--- BRIEF ---
Swap "marquee" for "sign" in the part that opens with the line containing "recitals, public meetings, local" and closes with the line containing "4:00 PM - 8:00 PM", then write out only those lines with everything else unchanged.

--- SUPPLIED RECORDS ---
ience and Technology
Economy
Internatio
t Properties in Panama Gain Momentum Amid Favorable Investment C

---

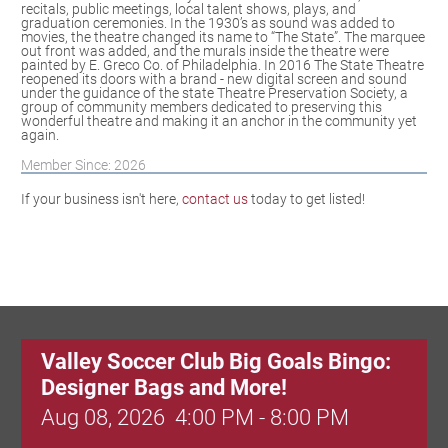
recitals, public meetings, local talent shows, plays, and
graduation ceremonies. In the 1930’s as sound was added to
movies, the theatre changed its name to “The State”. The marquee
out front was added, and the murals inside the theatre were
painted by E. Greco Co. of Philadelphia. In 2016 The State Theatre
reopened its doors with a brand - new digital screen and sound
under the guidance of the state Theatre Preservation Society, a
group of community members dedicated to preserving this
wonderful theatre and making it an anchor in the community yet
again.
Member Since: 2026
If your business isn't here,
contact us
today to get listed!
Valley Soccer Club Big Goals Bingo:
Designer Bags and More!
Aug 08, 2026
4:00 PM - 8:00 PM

--- OUTPUT BELOW ---
recitals, public meetings, local talent shows, plays, and
graduation ceremonies. In the 1930’s as sound was added to
movies, the theatre changed its name to “The State”. The sign
out front was added, and the murals inside the theatre were
painted by E. Greco Co. of Philadelphia. In 2016 The State Theatre
reopened its doors with a brand - new digital screen and sound
under the guidance of the state Theatre Preservation Society, a
group of community members dedicated to preserving this
wonderful theatre and making it an anchor in the community yet
again.
Member Since: 2026
If your business isn't here,
contact us
today to get listed!
Valley Soccer Club Big Goals Bingo:
Designer Bags and More!
Aug 08, 2026
4:00 PM - 8:00 PM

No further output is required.